Incarceration Policy and the Justice System

The American Bar Association has published this essay discussing America's ever-expanding prison population and its negative impact on the justice system.  An excerpt:

At midyear 2007, U.S. prisons and jails held 2,299,116 inmates, meaning more than 1 percent of American adults were incarcerated. We top the world in per capita imprisonment, increasing our lead every year. Since 2000, while the total U.S. population increased by 7 percent, our prison population has grown by 19 percent. Our massive imprisonment costs needless billions and, perversely, hinders effective crime control. We need to re­duce our prison population...

A rational criminal justice system would—while shortening sentences of certain offenders—keep others out of prison altogether. With alternative treatments and punishments, a state shrinks its prison budget, allows convicts to keep their jobs and support their families, and makes recidivism less likely.

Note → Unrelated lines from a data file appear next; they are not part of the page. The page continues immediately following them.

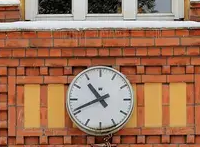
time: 10:41
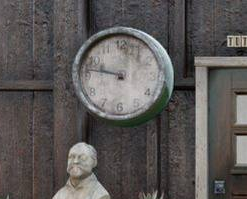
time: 9:47
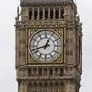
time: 12:42
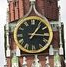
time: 1:16
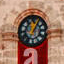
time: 12:05
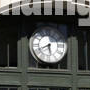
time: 5:40
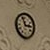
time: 2:56
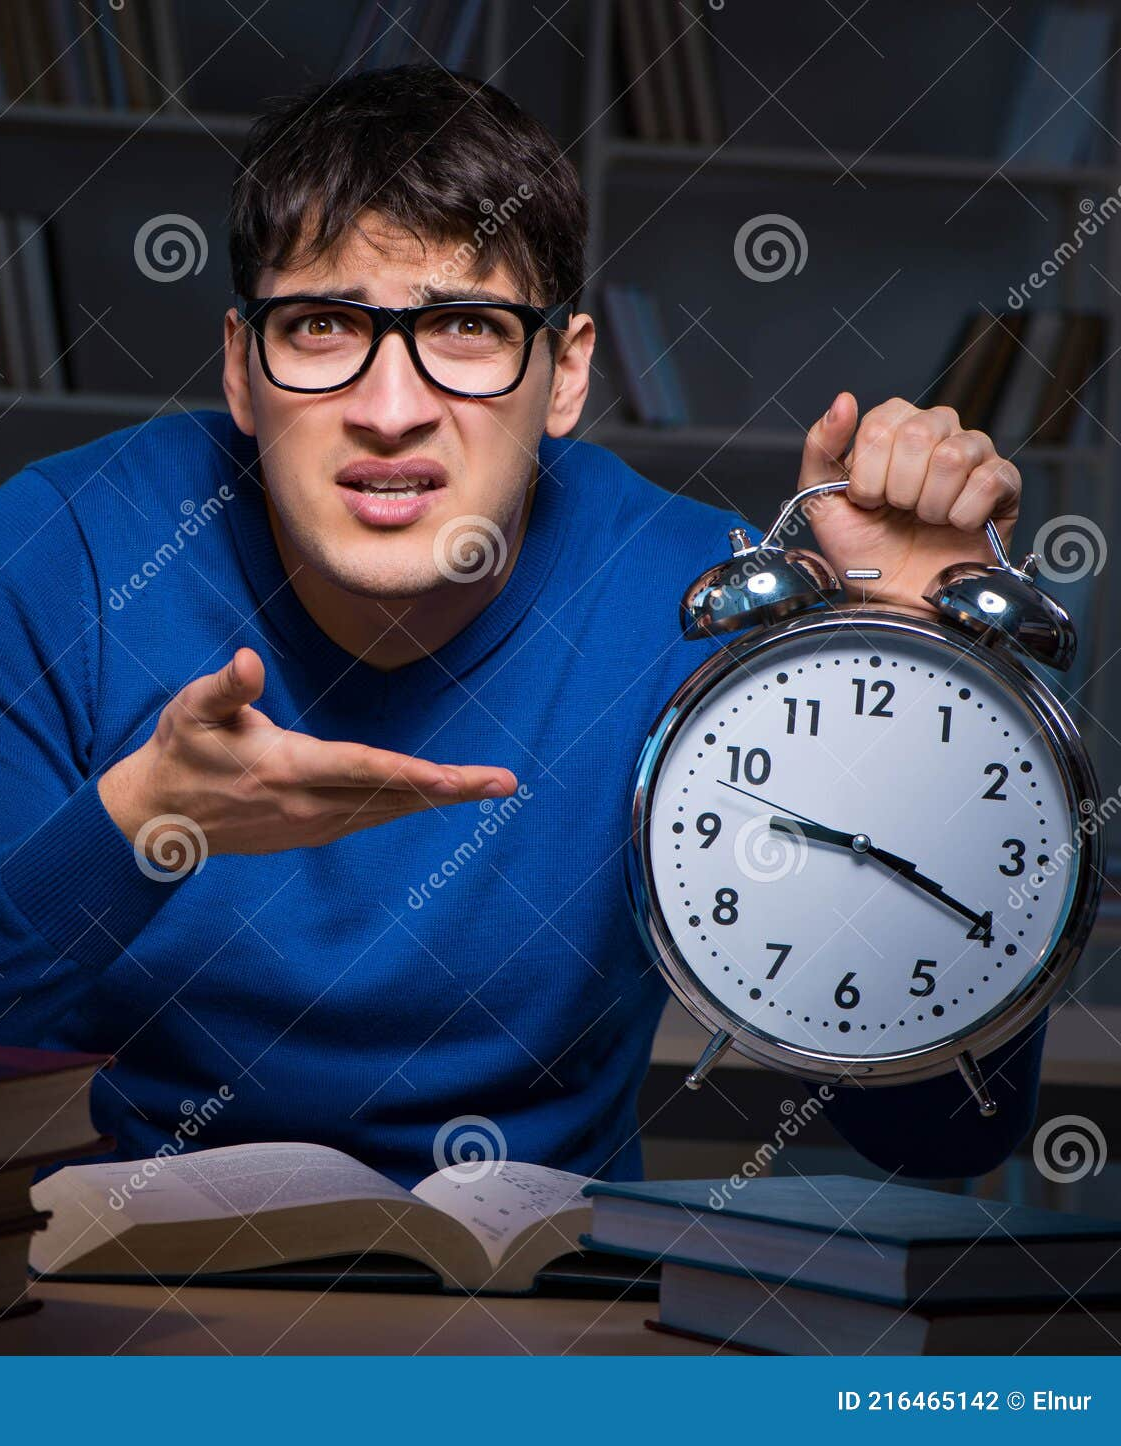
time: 9:19
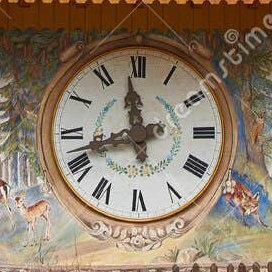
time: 11:42
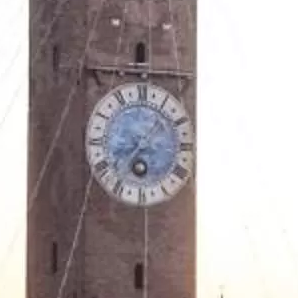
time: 7:07
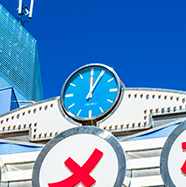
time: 12:04
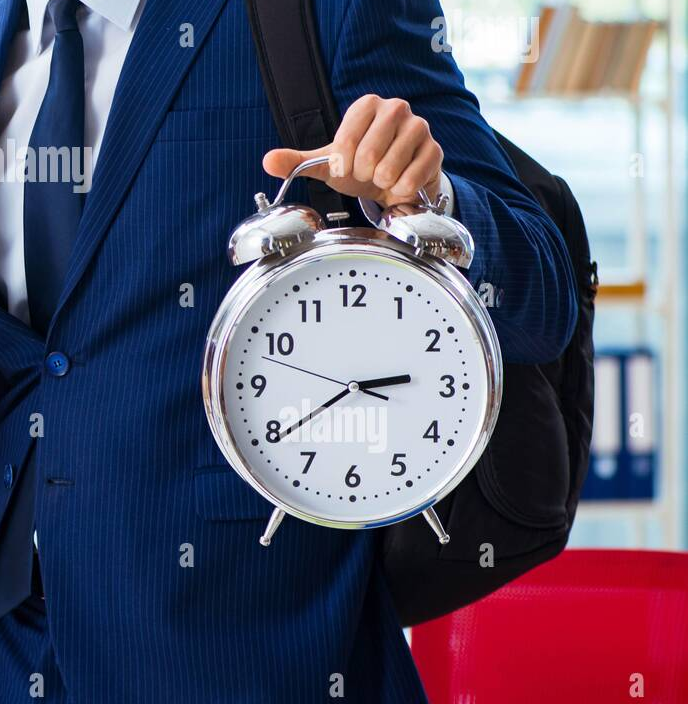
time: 2:39
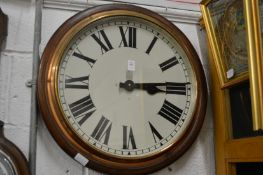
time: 3:14
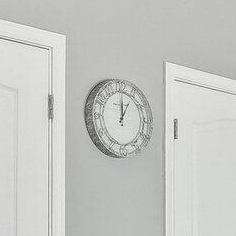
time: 1:00
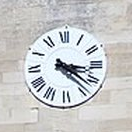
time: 3:21
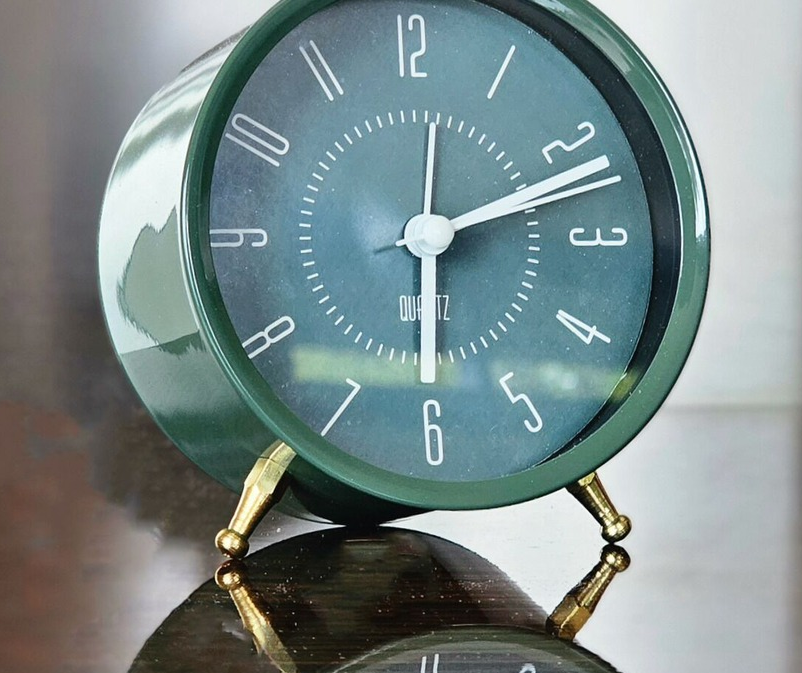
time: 6:11
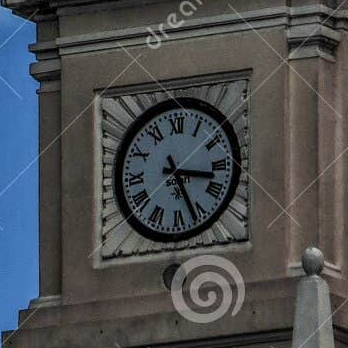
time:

But alternative programs work only when properly funded. A state spending every dollar on prisons may think it cannot afford drug treatment programs and fully staffed probation offices, especially when the economy demands budget cuts. The opposite is true: States cannot afford to neglect these programs or they will pay down the road tenfold—in prison costs, welfare budg­ets and elsewhere. Beyond monetary costs, cit­izens will suffer needless increased crime when of­fenders who never belonged behind bars eventually return to the community more dangerous than before...

My previous post, Mississippi Department of Corrections, Budget Cuts & Plea Negotiations, addressed the expense of incarceration in Mississippi as opposed to alternative methods of punishment, and detailed the Mississippi Department of Corrections' new cost-saving measures.  Let us hope that as our country grows older and wiser our thoughts on criminal punishment continue to mature as well.